Has the building or home you rent been sold or foreclosed on? You still have rights as a renter!
What happens if my landlord sells my building?
Your rights might change if your landlord sells the building you live in.
If you don't have a written lease
Whatever arrangement you had with your old landlord will end. But, the new owner must let you stay for at least as long as you have paid for. For example, if you paid your rent for June and found out a week later that you have a new landlord, they can’t start the process to evict you until July.
You and your new landlord can make a new agreement. If your new landlord accepts rent from you, then you have a new tenancy.
If you have a written lease
You probably have the right to stay until the end of your lease term. Read your lease to see if it says anything different.
If your lease term is for more than 2 years, you should record your lease in your county Registry of Deeds before the sale, to help protect your lease rights. This rule also applies if you have a long term lease with no specific ending date.

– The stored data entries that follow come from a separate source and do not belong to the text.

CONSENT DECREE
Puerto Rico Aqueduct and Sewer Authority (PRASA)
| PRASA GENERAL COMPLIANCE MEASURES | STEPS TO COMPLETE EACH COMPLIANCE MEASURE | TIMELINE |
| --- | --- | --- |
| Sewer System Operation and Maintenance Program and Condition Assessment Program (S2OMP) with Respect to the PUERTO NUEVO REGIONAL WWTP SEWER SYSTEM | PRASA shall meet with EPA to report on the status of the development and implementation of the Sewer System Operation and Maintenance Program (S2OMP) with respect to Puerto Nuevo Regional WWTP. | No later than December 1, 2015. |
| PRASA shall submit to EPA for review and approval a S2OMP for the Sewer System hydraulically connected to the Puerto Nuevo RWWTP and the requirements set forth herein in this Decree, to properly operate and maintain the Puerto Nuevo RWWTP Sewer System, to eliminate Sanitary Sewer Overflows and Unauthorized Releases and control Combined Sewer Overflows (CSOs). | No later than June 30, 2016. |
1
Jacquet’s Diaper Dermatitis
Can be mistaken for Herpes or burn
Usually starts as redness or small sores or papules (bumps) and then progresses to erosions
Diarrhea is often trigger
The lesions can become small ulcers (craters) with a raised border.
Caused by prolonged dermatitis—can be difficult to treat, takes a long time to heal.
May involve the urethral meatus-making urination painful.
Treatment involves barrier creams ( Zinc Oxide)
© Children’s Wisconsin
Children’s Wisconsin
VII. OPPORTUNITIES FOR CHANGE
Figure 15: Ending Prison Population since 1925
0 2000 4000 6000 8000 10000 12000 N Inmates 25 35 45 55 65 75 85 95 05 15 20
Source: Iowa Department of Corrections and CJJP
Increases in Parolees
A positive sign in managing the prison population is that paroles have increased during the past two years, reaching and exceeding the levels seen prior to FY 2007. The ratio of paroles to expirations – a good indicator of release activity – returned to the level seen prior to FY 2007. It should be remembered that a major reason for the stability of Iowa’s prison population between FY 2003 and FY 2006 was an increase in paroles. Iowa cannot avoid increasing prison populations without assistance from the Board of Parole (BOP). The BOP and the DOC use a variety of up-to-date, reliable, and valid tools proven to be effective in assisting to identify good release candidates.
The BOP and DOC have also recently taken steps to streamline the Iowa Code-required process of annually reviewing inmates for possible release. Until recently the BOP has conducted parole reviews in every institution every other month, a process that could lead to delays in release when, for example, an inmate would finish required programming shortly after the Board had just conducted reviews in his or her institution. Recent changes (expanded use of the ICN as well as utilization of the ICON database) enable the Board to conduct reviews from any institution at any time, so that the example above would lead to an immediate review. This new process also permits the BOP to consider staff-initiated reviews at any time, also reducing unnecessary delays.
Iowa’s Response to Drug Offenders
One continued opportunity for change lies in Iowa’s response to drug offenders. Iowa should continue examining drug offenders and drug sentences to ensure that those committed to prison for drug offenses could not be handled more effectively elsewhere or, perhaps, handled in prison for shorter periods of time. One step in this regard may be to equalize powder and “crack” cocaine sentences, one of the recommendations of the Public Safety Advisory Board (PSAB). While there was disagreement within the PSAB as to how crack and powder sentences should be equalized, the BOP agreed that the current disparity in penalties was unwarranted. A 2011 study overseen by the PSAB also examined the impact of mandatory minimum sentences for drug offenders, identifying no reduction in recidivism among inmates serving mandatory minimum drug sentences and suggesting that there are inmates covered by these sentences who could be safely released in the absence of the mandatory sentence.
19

If your lease is for more than 2 years, or if you think you are “renting to own” and find out your landlord is in foreclosure or selling the building, call PTLA right away.
Does the new owner have to give me a Notice to Quit before evicting me?
Yes. Even if you don't have a written lease, your new landlord must give you a 30 day or a 7 day written notice, unless your old landlord already gave you the notice. To learn more about the eviction process, read Rights of Maine Renters: Eviction.
What if my building is in foreclosure?
The foreclosure process can take several months, sometimes years. Your landlord is still responsible for the building and its tenants during the foreclosure process. This means that your landlord still has to maintain the property during the foreclosure. If they fail to do so, or if they disappear and won’t return your calls, contact PTLA.
Can my landlord still evict me?
Your landlord can still bring an eviction action by following all of the normal eviction rules. This means that your original landlord can bring an eviction until the court makes the bank the owner of the building through the foreclosure action. At that time, the bank takes over the responsibilities for the building and its tenants - along with the power to evict.
What happens when the bank takes over?
The bank must give tenants written notice of the foreclosure order. The notice can be:
- served by sheriff, or
- posted at each entrance to the building
The soonest the bank can bring an eviction action in court is 21 days after giving that notice.
Usually the bank sells the building to a new owner, who would then become your landlord.
This new owner either:
- takes over your lease, if you have one,
- decides to keep you on as a tenant, with a new agreement (if you don't have a written lease), or
- decides to evict you.
If the new landlord decides to evict you, they must follow all of the normal eviction rules.